American comics editor

Nicholas Albert "Nick" Lowe (born October 7, 1979) is the vice president of Content, Digital Publishing and executive editor at Marvel Comics. He was formerly senior editor of the X-Men titles. He was responsible for the Nextwave title, along with The Eternals by Neil Gaiman.

==Early life==
Lowe grew up on the west side of Cleveland. During high school, he attended the prestigious St. Ignatius High School. While there he participated in school plays and musicals. Lowe attended The Catholic University of America, majoring in drama.

==Career==
Lowe began his comics career as an intern at Marvel Comics during the inception of the Marvel Knights line. Commenting his fanlike enthusiasm for handling art by notable artists, Lowe recalls, "The best thing was making copies, which sounds insane, I know, but it was photocopying comic art...Come on! John Romita Jr., Frank Quitely, Joe [Quesada], Carlos Pacheco, Barry Windsor Smith—it was awesome. I ran errands, filed things, organized comics, etc. The most unexpected [assignment] was when Axel Alonso asked me to read the first Incredible Hulk issue of his editorial run and offer feedback and suggestions. That was a blast."

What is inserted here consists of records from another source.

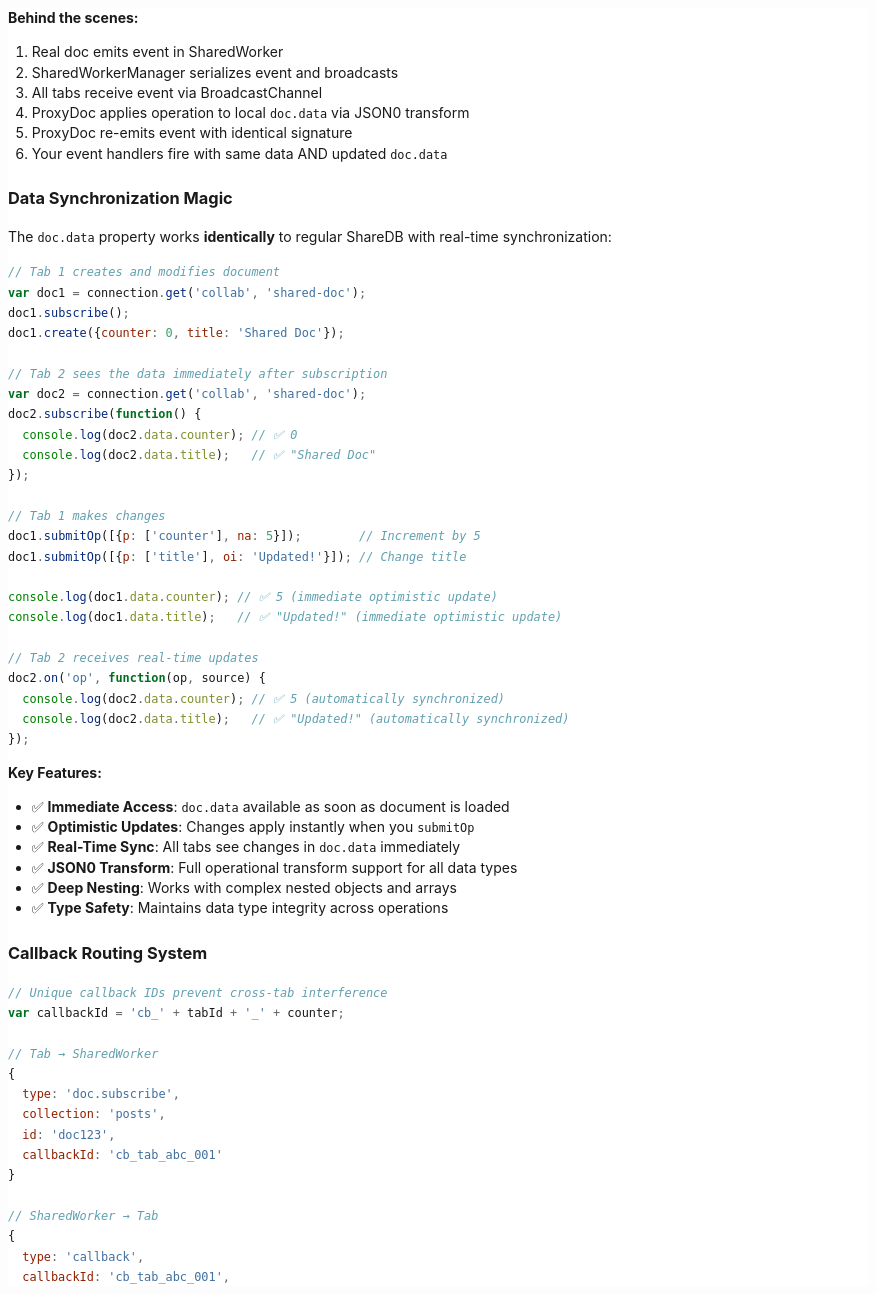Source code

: **Behind the scenes:**
1. Real doc emits event in SharedWorker
2. SharedWorkerManager serializes event and broadcasts
3. All tabs receive event via BroadcastChannel
4. ProxyDoc applies operation to local `doc.data` via JSON0 transform
5. ProxyDoc re-emits event with identical signature
6. Your event handlers fire with same data AND updated `doc.data`

### **Data Synchronization Magic**

The `doc.data` property works **identically** to regular ShareDB with real-time synchronization:

```javascript
// Tab 1 creates and modifies document
var doc1 = connection.get('collab', 'shared-doc');
doc1.subscribe();
doc1.create({counter: 0, title: 'Shared Doc'});

// Tab 2 sees the data immediately after subscription
var doc2 = connection.get('collab', 'shared-doc'); 
doc2.subscribe(function() {
  console.log(doc2.data.counter); // ✅ 0
  console.log(doc2.data.title);   // ✅ "Shared Doc"
});

// Tab 1 makes changes
doc1.submitOp([{p: ['counter'], na: 5}]);        // Increment by 5
doc1.submitOp([{p: ['title'], oi: 'Updated!'}]); // Change title

console.log(doc1.data.counter); // ✅ 5 (immediate optimistic update)
console.log(doc1.data.title);   // ✅ "Updated!" (immediate optimistic update)

// Tab 2 receives real-time updates
doc2.on('op', function(op, source) {
  console.log(doc2.data.counter); // ✅ 5 (automatically synchronized)
  console.log(doc2.data.title);   // ✅ "Updated!" (automatically synchronized)
});
```

**Key Features:**
- ✅ **Immediate Access**: `doc.data` available as soon as document is loaded
- ✅ **Optimistic Updates**: Changes apply instantly when you `submitOp`
- ✅ **Real-Time Sync**: All tabs see changes in `doc.data` immediately  
- ✅ **JSON0 Transform**: Full operational transform support for all data types
- ✅ **Deep Nesting**: Works with complex nested objects and arrays
- ✅ **Type Safety**: Maintains data type integrity across operations

### **Callback Routing System**

```javascript
// Unique callback IDs prevent cross-tab interference
var callbackId = 'cb_' + tabId + '_' + counter;

// Tab → SharedWorker
{
  type: 'doc.subscribe',
  collection: 'posts',
  id: 'doc123',
  callbackId: 'cb_tab_abc_001'
}

// SharedWorker → Tab  
{
  type: 'callback',
  callbackId: 'cb_tab_abc_001',
```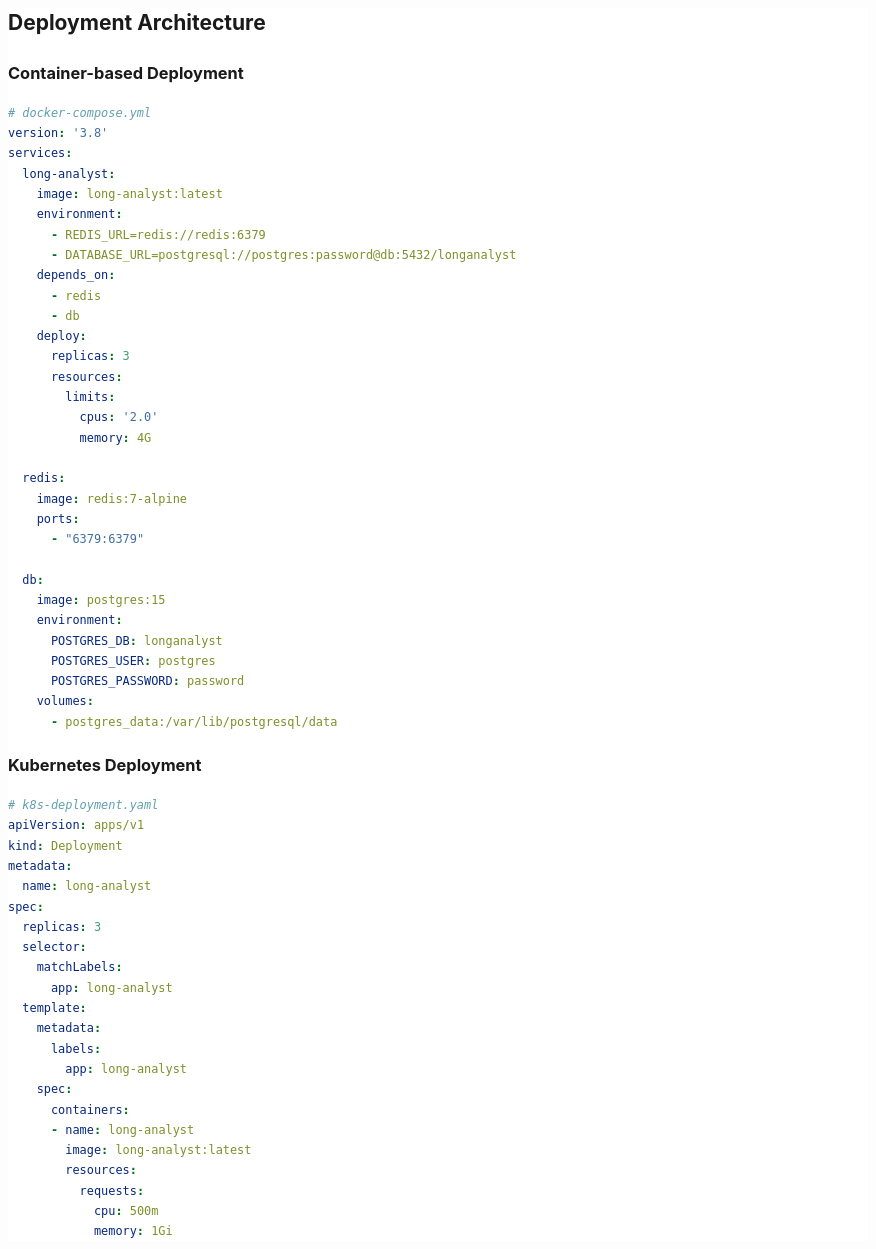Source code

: ## Deployment Architecture

### Container-based Deployment

```yaml
# docker-compose.yml
version: '3.8'
services:
  long-analyst:
    image: long-analyst:latest
    environment:
      - REDIS_URL=redis://redis:6379
      - DATABASE_URL=postgresql://postgres:password@db:5432/longanalyst
    depends_on:
      - redis
      - db
    deploy:
      replicas: 3
      resources:
        limits:
          cpus: '2.0'
          memory: 4G

  redis:
    image: redis:7-alpine
    ports:
      - "6379:6379"

  db:
    image: postgres:15
    environment:
      POSTGRES_DB: longanalyst
      POSTGRES_USER: postgres
      POSTGRES_PASSWORD: password
    volumes:
      - postgres_data:/var/lib/postgresql/data
```

### Kubernetes Deployment

```yaml
# k8s-deployment.yaml
apiVersion: apps/v1
kind: Deployment
metadata:
  name: long-analyst
spec:
  replicas: 3
  selector:
    matchLabels:
      app: long-analyst
  template:
    metadata:
      labels:
        app: long-analyst
    spec:
      containers:
      - name: long-analyst
        image: long-analyst:latest
        resources:
          requests:
            cpu: 500m
            memory: 1Gi
```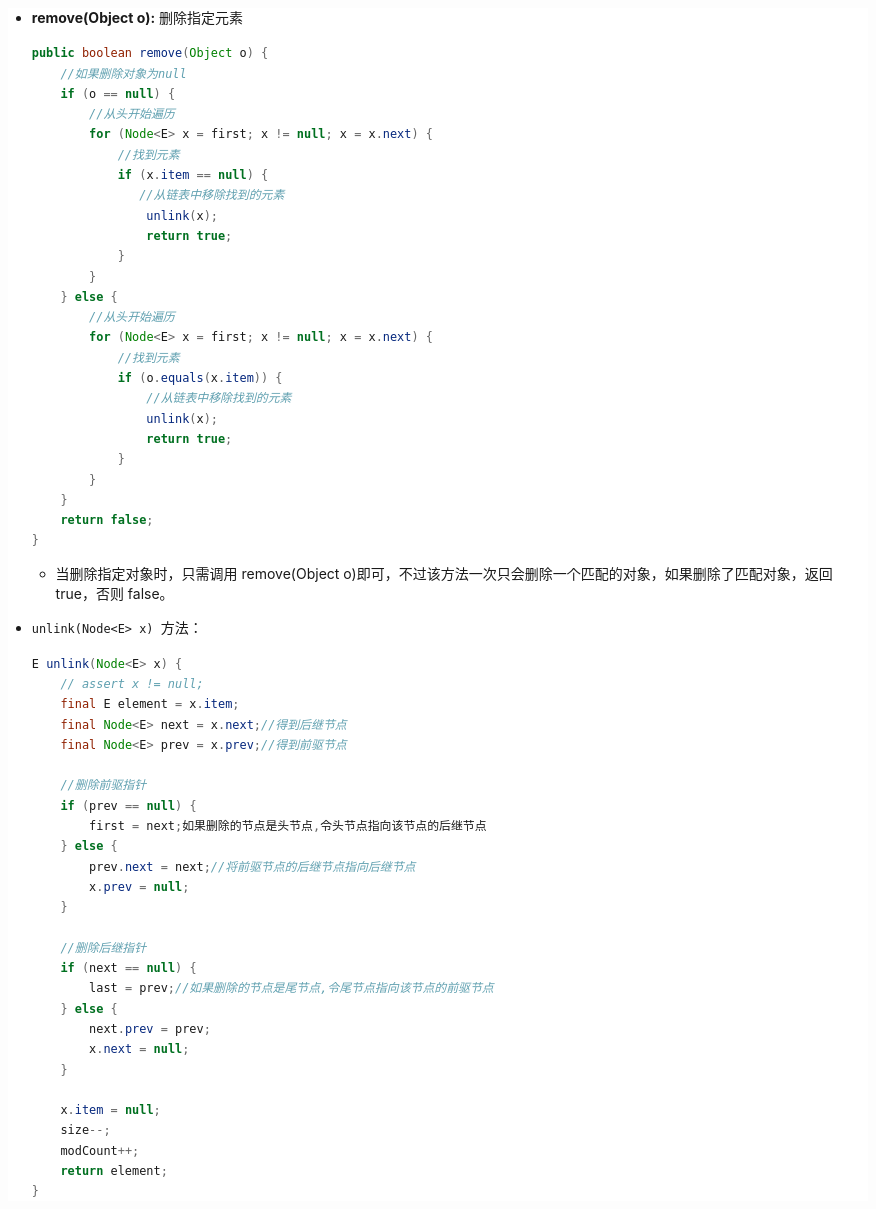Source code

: - **remove(Object o):** 删除指定元素

  ```java
  public boolean remove(Object o) {
      //如果删除对象为null
      if (o == null) {
          //从头开始遍历
          for (Node<E> x = first; x != null; x = x.next) {
              //找到元素
              if (x.item == null) {
                 //从链表中移除找到的元素
                  unlink(x);
                  return true;
              }
          }
      } else {
          //从头开始遍历
          for (Node<E> x = first; x != null; x = x.next) {
              //找到元素
              if (o.equals(x.item)) {
                  //从链表中移除找到的元素
                  unlink(x);
                  return true;
              }
          }
      }
      return false;
  }
  ```

  - 当删除指定对象时，只需调用 remove(Object o)即可，不过该方法一次只会删除一个匹配的对象，如果删除了匹配对象，返回 true，否则 false。

- `unlink(Node<E> x) `方法：

  ```java
  E unlink(Node<E> x) {
      // assert x != null;
      final E element = x.item;
      final Node<E> next = x.next;//得到后继节点
      final Node<E> prev = x.prev;//得到前驱节点

      //删除前驱指针
      if (prev == null) {
          first = next;如果删除的节点是头节点,令头节点指向该节点的后继节点
      } else {
          prev.next = next;//将前驱节点的后继节点指向后继节点
          x.prev = null;
      }

      //删除后继指针
      if (next == null) {
          last = prev;//如果删除的节点是尾节点,令尾节点指向该节点的前驱节点
      } else {
          next.prev = prev;
          x.next = null;
      }

      x.item = null;
      size--;
      modCount++;
      return element;
  }
  ```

Lowe has edited many books in the Ultimate Marvel line, notably Ultimate Spider-Man, The Ultimates, and Ultimate Iron Man, the book for which he brought noted novelist Orson Scott Card to the Marvel fold. Lowe also worked on Neil Gaiman's 1602, The Eternals, Supreme Power, The Punisher: Born, Silk: The Life and Times of Cindy Moon, and Runaways. He was made the editor on X-Men after Axel Alonso left that position.

Lowe approached J. J. Abrams about collaborating on a Spider-Man venture around 2009. Ten years later, Cadaverous, a new villain, was introduced.

Lowe is also well known for making audio drops for the popular podcast, The Glass Cannon, based on the Pathfinder Roleplaying Game.